TOMATIS物語
「耳と人生」
第T章 黄色い靴 その7
そんなことを別にすれば、こんなに優しい人には巡り合ったことがない。祖父は山のような人だった。自然の驚異、巨人という意味でである。まだ祖父がピエモンに住んでいたころは、一人でも何人もの相手に立ち向かう力業が男の価値を決定した。六人の敵を背中から打ち掛からせなければ、名誉ある闘いを勝ったとは評価されないのだった。七人だったかも知れないが、それはよく覚えていない。とにかく祖父はそれに勝ち抜き、丸太を斧で割る競技にも驚異的な腕を見せた。その上、兄弟たちと同様、大食いで有名だった。むしろ、いくら食べても腹いっぱいにならない人と言った方が正しいだろう。ある時、あまり詰め込むので心配した外国人の前で、祖父は指を立てて見せながらこう言った。
「なに、パンはこれぽっちしか食べませんよ」
パンはそれほど食べなかったというのは本当である。しかし、ポレンタは何キロ出されてもびくともしなかった。
この祖父について、私は無限の人の良さ、まずお目にかかれない人間的な温かさを記憶にとどめている。祖父が生来の歌の才能に恵まれていたことも思い出される。父は、すでに述べたように、十四歳の時に歌うことを強制されるまで歌とは無縁だった。しかし父の父は生まれつきのシャントゥールだった。祖父の喜びと悲しみ、不安、そして夢はすべて歌を通して表出された。祖父は自らが言うところの、ベロルガンヌ(良い発声器官)の持ち主だった。わけてもその声量は抜群だった。祖父が歌い始めると、私は押入れの中に隠れる他はなかった。その声は町一帯に鳴り響いていた。

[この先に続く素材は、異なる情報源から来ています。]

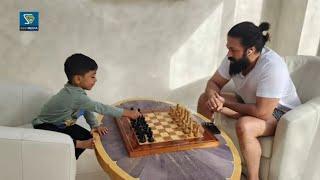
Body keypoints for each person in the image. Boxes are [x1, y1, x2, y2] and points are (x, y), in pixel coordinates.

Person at [197, 22, 301, 180]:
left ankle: (253, 178)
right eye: (228, 47)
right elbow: (214, 83)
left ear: (251, 50)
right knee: (205, 99)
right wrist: (214, 97)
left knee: (245, 126)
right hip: (249, 102)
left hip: (280, 112)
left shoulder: (272, 66)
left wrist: (224, 103)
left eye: (233, 49)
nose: (229, 53)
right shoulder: (233, 58)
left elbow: (262, 112)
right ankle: (209, 148)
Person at [32, 53, 140, 159]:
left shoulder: (77, 93)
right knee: (70, 141)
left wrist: (95, 125)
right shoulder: (75, 96)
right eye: (92, 76)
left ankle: (68, 155)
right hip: (45, 126)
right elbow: (101, 108)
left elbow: (85, 109)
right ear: (78, 79)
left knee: (87, 136)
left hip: (63, 124)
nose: (96, 80)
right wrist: (128, 113)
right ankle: (75, 146)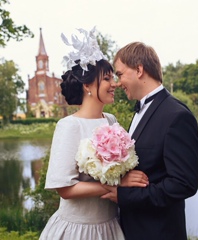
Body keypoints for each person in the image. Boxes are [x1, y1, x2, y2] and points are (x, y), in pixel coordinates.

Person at [39, 29, 148, 240]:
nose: (114, 84)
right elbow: (65, 189)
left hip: (109, 226)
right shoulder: (69, 126)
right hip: (79, 230)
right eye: (107, 79)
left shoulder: (111, 121)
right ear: (87, 85)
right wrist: (118, 184)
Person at [101, 42, 198, 240]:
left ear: (139, 70)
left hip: (159, 232)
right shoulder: (139, 111)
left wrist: (125, 196)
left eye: (120, 74)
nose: (118, 83)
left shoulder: (176, 116)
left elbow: (183, 184)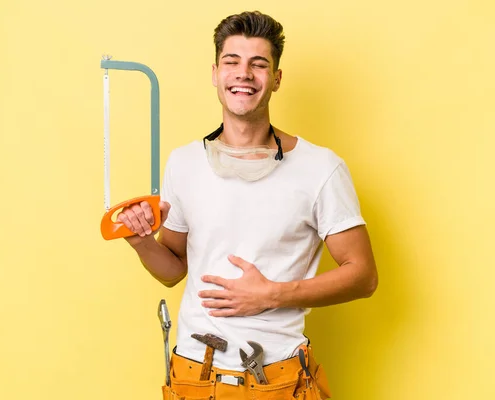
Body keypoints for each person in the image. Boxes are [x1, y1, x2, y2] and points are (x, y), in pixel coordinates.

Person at [117, 10, 378, 400]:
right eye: (232, 62)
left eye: (259, 64)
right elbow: (172, 270)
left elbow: (363, 276)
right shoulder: (184, 162)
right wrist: (140, 240)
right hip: (193, 376)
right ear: (215, 73)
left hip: (277, 379)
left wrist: (272, 294)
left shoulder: (320, 167)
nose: (244, 73)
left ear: (276, 78)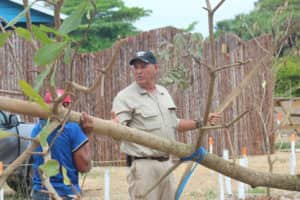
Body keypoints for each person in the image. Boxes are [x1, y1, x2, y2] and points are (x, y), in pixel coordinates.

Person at [112, 51, 219, 200]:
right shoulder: (125, 97)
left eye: (143, 66)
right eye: (136, 67)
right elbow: (117, 131)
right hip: (143, 167)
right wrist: (113, 127)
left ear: (156, 68)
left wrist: (201, 122)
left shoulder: (163, 93)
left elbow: (174, 123)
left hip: (167, 164)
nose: (139, 71)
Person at [31, 89, 94, 200]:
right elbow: (84, 166)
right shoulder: (71, 129)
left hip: (39, 193)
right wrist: (87, 133)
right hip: (65, 194)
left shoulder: (36, 130)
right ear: (66, 105)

ずっと後のことだが、ある劇場で世界一大きな声というのを聞いた父は、そんな声は初めてだと言った。父もその力強い声で有名だったが、私は父の声などは、この祖父の比ではないと思っている。祖父の声は、まったく大河のようだった。声域は広く、絶妙なしなやかさがあったから、どんな音域でもこなせたに違いない。誰かと一緒に歌うとき、祖父はいつもその補完声部を受け持った。しかし、祖父はテノールでもバリトンでも、バスでも自由自在だった。

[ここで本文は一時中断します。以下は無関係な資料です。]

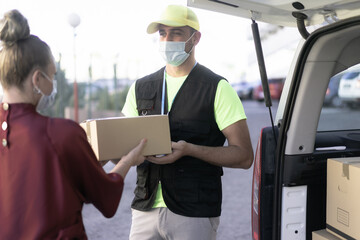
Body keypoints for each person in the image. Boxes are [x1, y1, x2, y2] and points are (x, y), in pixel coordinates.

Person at [0, 9, 147, 239]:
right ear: (37, 79)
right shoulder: (61, 134)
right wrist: (129, 160)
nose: (54, 83)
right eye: (53, 75)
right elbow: (105, 197)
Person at [121, 4, 254, 240]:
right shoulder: (140, 88)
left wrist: (189, 150)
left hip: (194, 212)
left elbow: (244, 156)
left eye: (176, 33)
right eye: (162, 33)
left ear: (195, 38)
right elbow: (123, 147)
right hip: (145, 207)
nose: (167, 40)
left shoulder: (217, 88)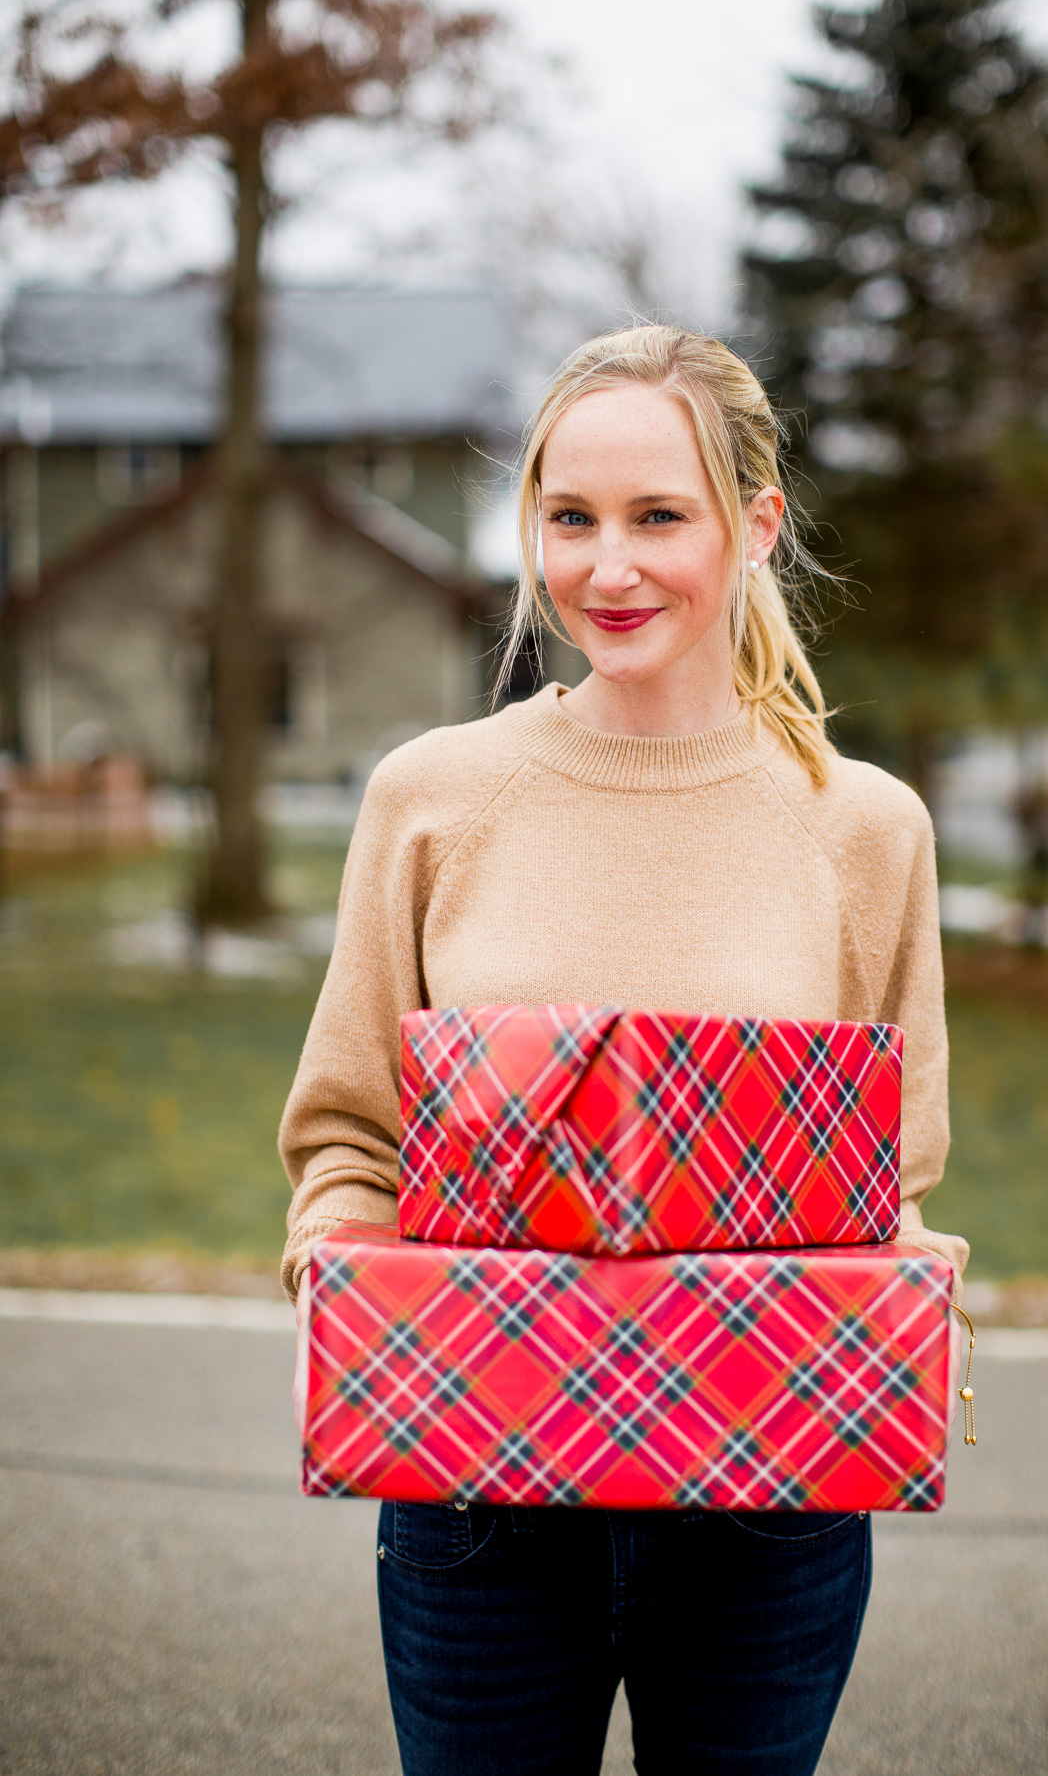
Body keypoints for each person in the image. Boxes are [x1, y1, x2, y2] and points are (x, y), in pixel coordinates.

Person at [279, 325, 968, 1776]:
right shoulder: (429, 798)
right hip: (475, 1496)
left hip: (770, 1499)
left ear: (756, 524)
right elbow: (348, 1141)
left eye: (660, 515)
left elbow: (882, 1182)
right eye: (570, 517)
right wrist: (340, 1290)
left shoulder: (866, 829)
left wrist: (915, 1300)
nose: (608, 567)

以上が私の幼年時代に重い影を落とし、あるいは眩しい光を放った人物像である。しかし、人物画を完成させるには、あと二人ばかりのシルエットを必要とする。すでに見てきた人たちよりは遠かったが、いずれも私の子ども時代にとって大きな存在だった。ヴィクトル伯父とクレマン伯父の二人である。
ヴィクトル伯父はかなりの難聴だったが、決して世捨て人とはならず、誰とでもよく付き合っていた、彼はいまでも変わらないが、ほれぼれするような美男子だった。あだ名はイタリア語で「ベレッサ(美)」。しかし、外見だけからそう称えられていたのではない。むしろその心が美しかったからである。何も企むところのない、さっぱりとした人であった。伯父は祖父そっくりで、もし祖父が亡くなったとしたら、私の心の中で占めていた祖父の位置をそのまま伯父が占めていたに違いない。何と優しく、素晴らしい人だったろう。伯父は子供の私を、いつも対等に扱ってくれた。その人の良さのほか、私をびっくりさせたのは、これまたよく食べることだった。特に砂糖には目がなかった。伯父が仕事から帰ってくると、祖母は砂糖の缶を早く開けなくてはと、そればっかり気にするほどだった。
新聞を読むながらしきりに砂糖を口に運ぶ伯父。それが毎日のように続くので、一キロの砂糖など、すぐに消えてしまうのだった。